I respectfully submit the above to establish my credentials as a Pennsylvania writer. Or a Penntucky one.
_______

I'm both convinced and proud to count Judy as a Pennsylvania author. If you haven't been to Pennsylvania, I encourage you to visit some of the places Judy mentions; all beautiful and all worth your while.
Just take a look at her photographs!

Here are the covers of Judy's books mentioned in her post:



For more more on Judy and to learn about her other books, be sure to visit her website.

Judith Moffett is an English professor, a poet, a Swedish translator, and the author of eleven books in five genres, including four science-fiction novels and two collections of poetry. She has received a number of literary awards, including two Fulbright Grants to Sweden, a National Endowment for the Arts Fellowship in poetry, and a National Endowment for the Humanities Translation Grant. Two of her novels were New York Times Notable Books. Moffett divides the year between Swarthmore, Pennsylvania, and her hundred-acre ex-farm near Lawrenceburg, Kentucky. Widowed in 1998, she lives with her standard poodles, Fleece and Feste.

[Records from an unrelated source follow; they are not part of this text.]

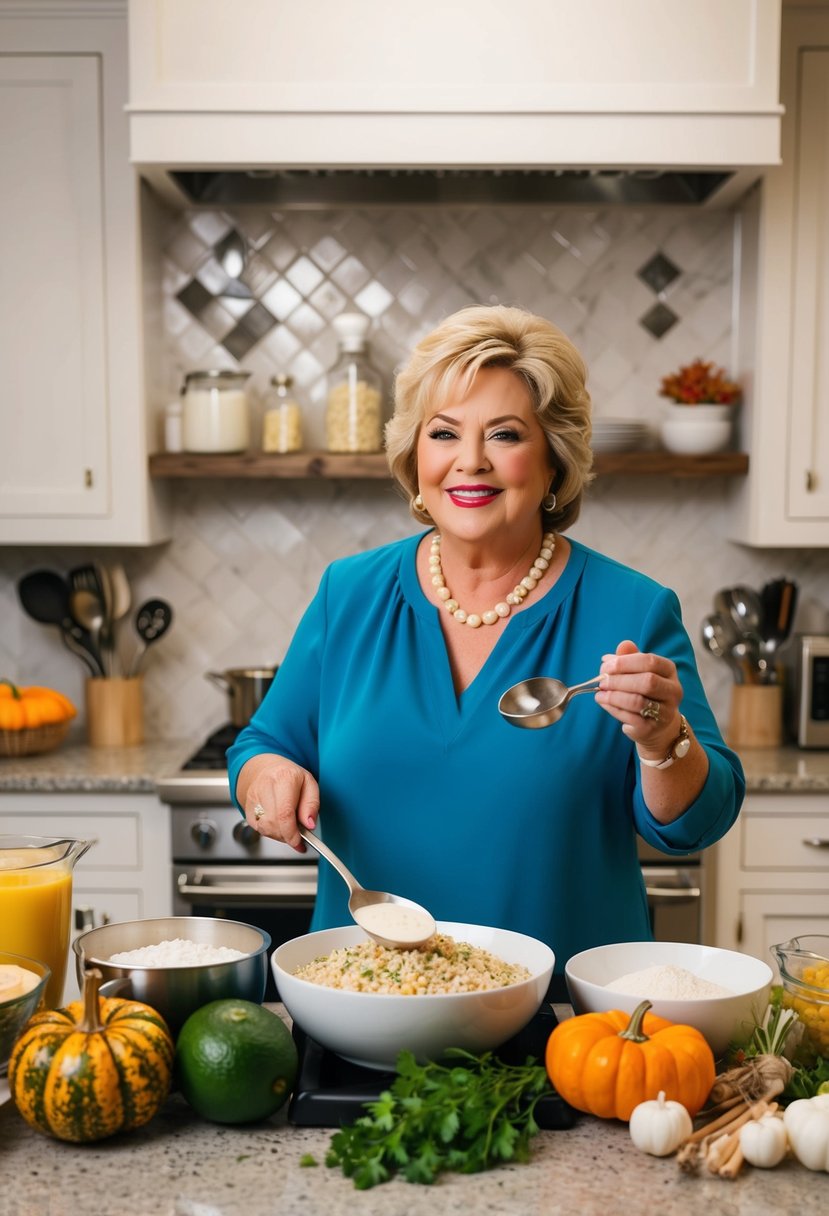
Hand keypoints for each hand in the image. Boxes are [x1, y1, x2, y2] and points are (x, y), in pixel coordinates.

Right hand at [237, 753, 319, 850]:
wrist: (266, 768)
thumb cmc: (290, 776)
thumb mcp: (309, 784)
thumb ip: (312, 805)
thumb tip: (309, 824)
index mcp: (284, 778)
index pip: (285, 814)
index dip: (292, 833)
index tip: (300, 842)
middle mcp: (265, 786)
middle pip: (274, 823)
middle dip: (287, 836)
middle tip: (297, 837)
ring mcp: (253, 797)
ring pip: (265, 828)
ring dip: (279, 835)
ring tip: (288, 828)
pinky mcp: (247, 807)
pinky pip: (258, 829)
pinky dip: (270, 832)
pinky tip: (278, 825)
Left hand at [596, 640, 683, 757]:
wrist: (656, 723)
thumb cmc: (644, 690)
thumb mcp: (637, 670)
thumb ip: (627, 659)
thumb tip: (613, 652)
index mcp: (669, 670)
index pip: (649, 661)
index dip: (625, 662)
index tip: (605, 666)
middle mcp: (672, 690)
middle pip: (647, 682)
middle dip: (619, 680)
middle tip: (601, 681)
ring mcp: (665, 711)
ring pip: (638, 701)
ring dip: (613, 696)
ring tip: (599, 694)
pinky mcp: (653, 728)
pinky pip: (630, 718)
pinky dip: (613, 709)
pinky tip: (604, 703)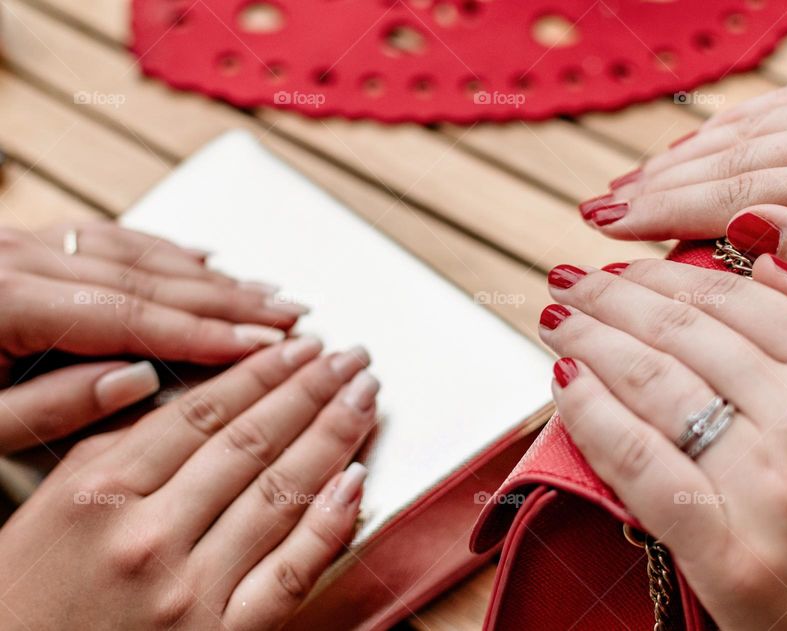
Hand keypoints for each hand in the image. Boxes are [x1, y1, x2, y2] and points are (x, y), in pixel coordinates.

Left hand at [0, 221, 308, 453]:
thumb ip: (50, 407)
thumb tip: (138, 381)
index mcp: (3, 299)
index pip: (130, 316)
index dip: (205, 332)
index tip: (265, 344)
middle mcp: (18, 258)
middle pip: (148, 277)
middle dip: (229, 299)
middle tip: (290, 316)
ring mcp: (25, 244)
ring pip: (139, 253)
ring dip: (209, 276)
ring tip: (268, 292)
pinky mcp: (30, 246)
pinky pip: (112, 238)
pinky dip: (167, 252)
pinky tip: (205, 260)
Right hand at [0, 338, 378, 629]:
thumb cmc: (30, 598)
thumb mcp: (53, 506)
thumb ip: (117, 445)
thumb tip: (190, 396)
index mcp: (101, 492)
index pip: (204, 413)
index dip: (263, 372)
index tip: (300, 346)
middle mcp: (149, 535)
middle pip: (252, 442)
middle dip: (312, 390)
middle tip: (350, 357)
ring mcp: (190, 590)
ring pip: (280, 494)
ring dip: (333, 437)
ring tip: (364, 399)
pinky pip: (291, 571)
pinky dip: (330, 522)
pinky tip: (358, 479)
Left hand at [538, 257, 786, 629]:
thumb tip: (767, 256)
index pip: (733, 298)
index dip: (662, 272)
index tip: (621, 265)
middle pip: (680, 331)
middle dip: (609, 296)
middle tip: (569, 281)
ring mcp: (763, 485)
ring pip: (649, 383)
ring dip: (588, 341)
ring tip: (557, 323)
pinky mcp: (720, 546)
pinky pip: (633, 458)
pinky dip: (588, 412)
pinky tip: (562, 382)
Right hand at [585, 79, 786, 359]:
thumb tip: (745, 228)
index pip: (742, 192)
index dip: (664, 209)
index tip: (607, 225)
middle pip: (740, 151)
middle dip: (660, 181)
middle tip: (600, 207)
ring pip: (759, 123)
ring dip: (688, 153)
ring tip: (634, 183)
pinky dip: (738, 128)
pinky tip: (699, 148)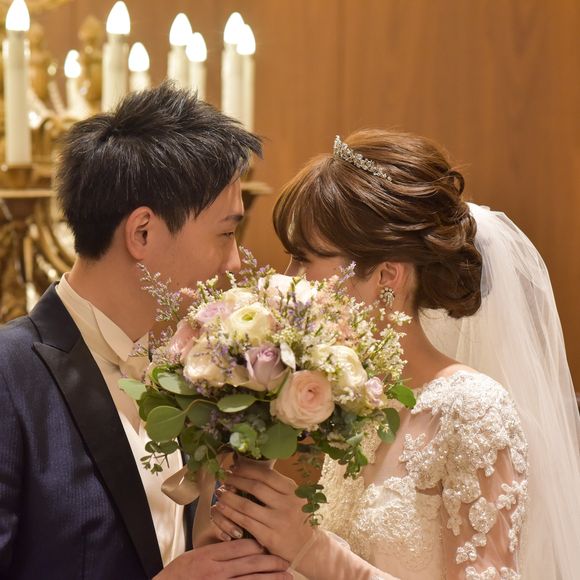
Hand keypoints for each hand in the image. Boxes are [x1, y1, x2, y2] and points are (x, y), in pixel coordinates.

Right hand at [154, 538, 290, 578]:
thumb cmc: (174, 577)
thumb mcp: (192, 557)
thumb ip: (214, 552)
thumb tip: (238, 547)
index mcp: (209, 556)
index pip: (241, 546)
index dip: (259, 545)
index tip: (269, 545)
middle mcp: (216, 571)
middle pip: (251, 563)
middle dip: (272, 561)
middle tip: (287, 561)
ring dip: (272, 578)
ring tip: (287, 576)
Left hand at [212, 462, 313, 561]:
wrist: (308, 547)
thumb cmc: (296, 518)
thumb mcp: (293, 497)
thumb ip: (277, 486)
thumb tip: (249, 468)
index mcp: (293, 490)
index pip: (267, 474)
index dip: (248, 469)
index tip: (235, 467)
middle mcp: (287, 504)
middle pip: (256, 487)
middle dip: (236, 480)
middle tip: (224, 477)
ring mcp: (278, 521)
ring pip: (247, 504)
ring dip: (230, 496)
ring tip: (220, 491)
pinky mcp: (270, 537)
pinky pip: (245, 522)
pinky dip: (231, 513)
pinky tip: (222, 508)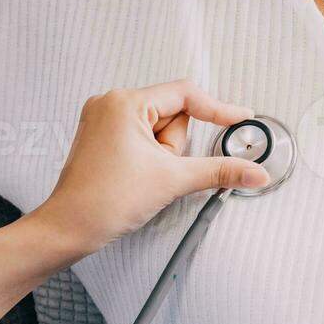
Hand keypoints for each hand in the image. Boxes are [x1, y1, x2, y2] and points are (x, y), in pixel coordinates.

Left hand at [28, 80, 269, 256]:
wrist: (69, 228)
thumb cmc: (104, 201)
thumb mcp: (172, 180)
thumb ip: (219, 170)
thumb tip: (253, 171)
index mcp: (125, 102)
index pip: (185, 95)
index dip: (217, 109)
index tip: (241, 120)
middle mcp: (110, 103)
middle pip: (171, 115)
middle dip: (174, 147)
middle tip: (157, 170)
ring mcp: (102, 120)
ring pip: (156, 130)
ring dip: (161, 155)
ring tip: (141, 177)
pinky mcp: (100, 137)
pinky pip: (140, 139)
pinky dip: (148, 157)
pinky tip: (135, 177)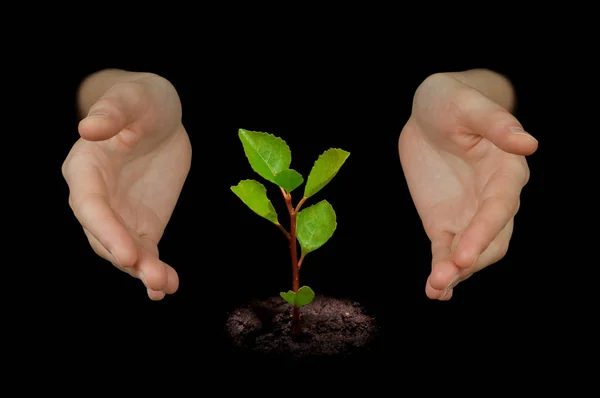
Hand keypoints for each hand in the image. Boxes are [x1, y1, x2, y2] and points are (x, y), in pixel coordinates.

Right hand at [62, 70, 190, 299]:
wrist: (160, 117)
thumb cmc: (141, 101)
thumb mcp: (132, 98)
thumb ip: (112, 112)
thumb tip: (89, 127)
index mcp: (86, 168)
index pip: (90, 205)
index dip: (106, 230)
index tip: (127, 253)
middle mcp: (96, 197)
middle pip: (104, 236)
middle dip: (126, 258)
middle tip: (154, 277)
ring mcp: (120, 214)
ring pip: (124, 251)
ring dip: (143, 271)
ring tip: (164, 286)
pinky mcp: (142, 224)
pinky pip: (145, 252)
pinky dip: (155, 270)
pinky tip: (167, 286)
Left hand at [398, 71, 537, 299]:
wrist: (431, 112)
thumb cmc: (452, 101)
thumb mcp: (467, 104)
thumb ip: (495, 124)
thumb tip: (528, 144)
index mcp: (506, 169)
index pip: (500, 207)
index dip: (484, 231)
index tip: (464, 255)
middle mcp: (494, 197)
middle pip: (492, 239)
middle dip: (470, 261)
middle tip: (441, 279)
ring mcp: (469, 213)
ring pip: (472, 251)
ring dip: (456, 273)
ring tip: (435, 289)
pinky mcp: (446, 221)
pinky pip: (447, 251)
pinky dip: (443, 270)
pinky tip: (435, 290)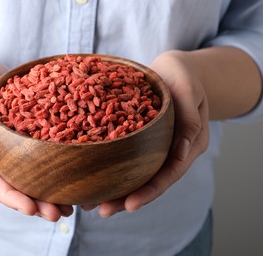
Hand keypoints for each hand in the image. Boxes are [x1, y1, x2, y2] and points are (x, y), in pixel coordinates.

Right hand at [0, 59, 73, 220]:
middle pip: (14, 188)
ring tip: (69, 208)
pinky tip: (69, 180)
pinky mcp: (23, 143)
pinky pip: (37, 161)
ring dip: (46, 195)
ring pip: (28, 179)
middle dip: (35, 204)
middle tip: (59, 215)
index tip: (31, 209)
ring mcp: (9, 153)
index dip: (12, 198)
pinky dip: (51, 172)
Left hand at [83, 51, 209, 216]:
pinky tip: (90, 174)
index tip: (129, 206)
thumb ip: (189, 120)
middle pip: (149, 180)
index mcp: (188, 144)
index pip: (170, 174)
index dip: (150, 192)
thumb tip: (183, 152)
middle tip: (101, 211)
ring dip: (114, 188)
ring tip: (90, 203)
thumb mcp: (189, 91)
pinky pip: (125, 155)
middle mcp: (171, 151)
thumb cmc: (183, 75)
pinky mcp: (140, 138)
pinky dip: (109, 166)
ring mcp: (154, 146)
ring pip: (135, 172)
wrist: (173, 68)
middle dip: (126, 198)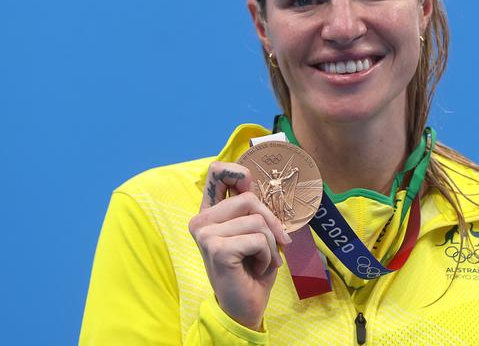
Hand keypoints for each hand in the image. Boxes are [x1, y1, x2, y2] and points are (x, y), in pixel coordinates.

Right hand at [188, 161, 291, 330]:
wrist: (246, 307)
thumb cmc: (252, 269)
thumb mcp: (256, 232)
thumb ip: (253, 208)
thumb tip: (257, 183)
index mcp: (210, 213)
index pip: (217, 172)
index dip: (238, 171)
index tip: (251, 185)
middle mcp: (202, 221)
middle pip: (248, 197)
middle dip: (271, 222)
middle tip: (276, 243)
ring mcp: (206, 234)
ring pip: (257, 220)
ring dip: (270, 244)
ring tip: (262, 260)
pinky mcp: (217, 249)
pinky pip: (258, 239)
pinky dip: (267, 255)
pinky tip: (256, 268)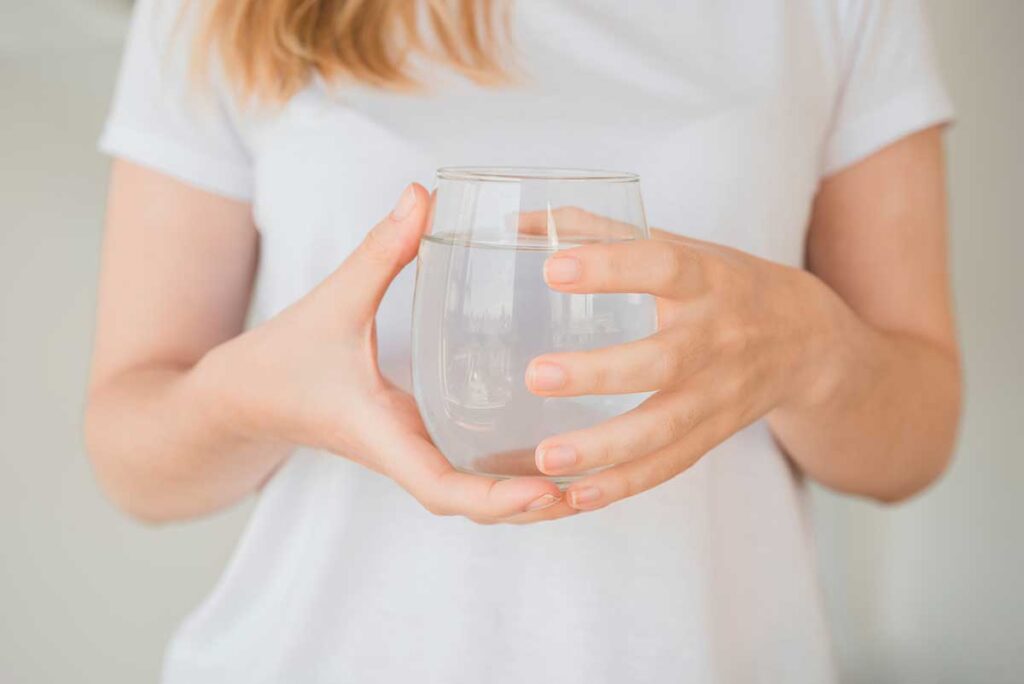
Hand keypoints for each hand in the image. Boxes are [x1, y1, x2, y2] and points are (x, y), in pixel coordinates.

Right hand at [198, 185, 568, 522]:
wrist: (241, 399)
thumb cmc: (281, 359)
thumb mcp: (333, 301)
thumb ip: (379, 250)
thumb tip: (422, 194)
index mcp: (380, 434)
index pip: (440, 487)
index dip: (494, 498)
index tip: (546, 492)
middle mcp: (400, 454)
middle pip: (470, 506)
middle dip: (526, 508)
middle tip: (588, 488)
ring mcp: (408, 454)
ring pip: (470, 497)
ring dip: (522, 500)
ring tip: (585, 483)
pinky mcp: (411, 443)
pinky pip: (463, 473)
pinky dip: (503, 479)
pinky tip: (544, 458)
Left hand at [525, 221, 842, 510]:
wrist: (806, 339)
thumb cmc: (721, 283)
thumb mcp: (679, 245)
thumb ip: (599, 231)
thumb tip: (518, 222)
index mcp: (706, 279)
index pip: (663, 267)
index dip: (611, 267)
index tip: (552, 269)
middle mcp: (717, 338)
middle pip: (663, 360)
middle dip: (600, 373)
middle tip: (536, 375)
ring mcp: (718, 393)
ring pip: (664, 427)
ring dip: (604, 446)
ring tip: (545, 456)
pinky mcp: (714, 433)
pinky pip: (669, 464)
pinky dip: (625, 484)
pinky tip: (578, 494)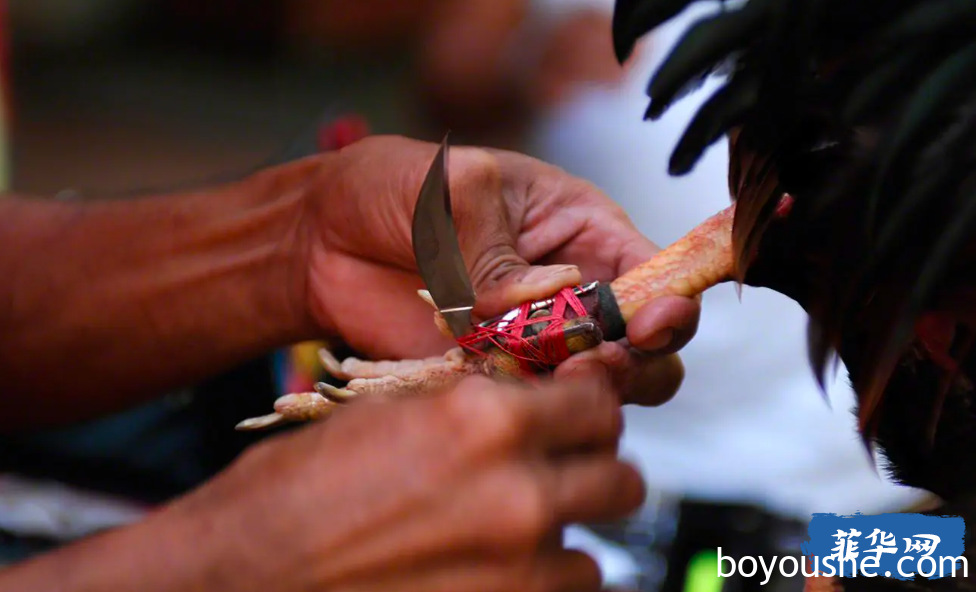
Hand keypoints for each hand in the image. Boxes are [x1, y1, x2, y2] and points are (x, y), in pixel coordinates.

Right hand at [157, 372, 643, 591]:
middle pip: (622, 480)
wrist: (241, 576)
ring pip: (594, 556)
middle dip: (593, 474)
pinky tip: (491, 574)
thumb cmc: (294, 494)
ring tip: (510, 540)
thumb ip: (476, 410)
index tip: (579, 420)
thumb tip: (534, 407)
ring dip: (563, 544)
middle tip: (560, 477)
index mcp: (483, 422)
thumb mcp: (390, 416)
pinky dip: (536, 588)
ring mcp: (515, 572)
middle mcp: (515, 494)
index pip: (598, 405)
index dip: (589, 411)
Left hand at [296, 135, 699, 405]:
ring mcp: (530, 340)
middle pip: (639, 345)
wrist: (318, 239)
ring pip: (590, 386)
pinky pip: (527, 405)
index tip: (651, 323)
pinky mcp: (489, 377)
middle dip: (635, 363)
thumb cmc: (391, 187)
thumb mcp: (455, 189)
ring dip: (584, 394)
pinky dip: (527, 411)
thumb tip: (547, 297)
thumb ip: (502, 247)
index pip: (653, 272)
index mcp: (579, 230)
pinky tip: (504, 398)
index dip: (667, 302)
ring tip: (549, 381)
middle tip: (596, 365)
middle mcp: (567, 291)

For more posts in the Literary Road Trip project, visit the LRT link page. Thanks to Michelle of GalleySmith for hosting this fabulous project.

11 comments:

A Buckeye Girl Reads 2/15/10, 8:47 AM  

I'm going to have to check out some of her books! Wonderful interview. :)

Sheila (Bookjourney) 2/15/10, 8:59 AM  

Love the interview. I enjoy reading about authors and Judith Moffett was a new one to me that I need to spend some time looking up her work.

Julie P. 2/15/10, 9:14 AM  

Thank you so much for bringing this author to my attention! Love the PA and PSU ties. This is truly a fabulous guest post!

Michelle 2/15/10, 9:24 AM  

FAbulously accompllished woman. Great interview!

Marty Halpern 2/15/10, 3:47 PM  

Hi, Beth,

I was the one who contacted Judy and suggested she contribute to your Pennsylvania writers series. (I was born in McKeesport!) And I'm so pleased I did -- and that she did too! What a wonderful piece and there is no denying the history of PA in Judy's writings.

I also know Judy well enough to know that she's not going to self-promote her own work, so I'll have to do it. Her first novel, Pennterra, which she refers to above, was published just last year in trade paperback by Fantastic Books, after being out of print since 1993. I know, because I was the acquiring editor!

Cheers, and thanks again for a great series!
- marty

bermudaonion 2/15/10, 4:04 PM  

Since she's spent so much of her life in Pennsylvania, you have to count her as a Pennsylvania author!

Sandy Nawrot 2/15/10, 5:21 PM  

Yes, she would qualify in my book! The sound of that park sounds heavenly, and reminds me of the natural beauty in IN. Down here, it is miserable to go into the woods past late March due to bugs, and I miss it terribly.

Veens 2/16/10, 6:48 AM  

She definitely will count as a Pennsylvanian!
I will definitely chk out her books, if they r available here! Great post!

Margot 2/17/10, 3:17 PM  

You are finding all the best authors Pennsylvania has to offer. I like the way she writes and I like her background. I'm going to find at least one of her books.

Margot 2/17/10, 3:17 PM  

You are finding all the best authors Pennsylvania has to offer. I like the way she writes and I like her background. I'm going to find at least one of her books.

Dawn @ sheIsTooFondOfBooks 2/17/10, 5:05 PM  

Thanks for sharing this guest post!

Pennsylvania = Penn's woods. I didn't decipher that before, but I'll remember this fun fact for when I'm on Who Wants to Be a Millionaire (or, Who's Smarter than a 5th Grader?)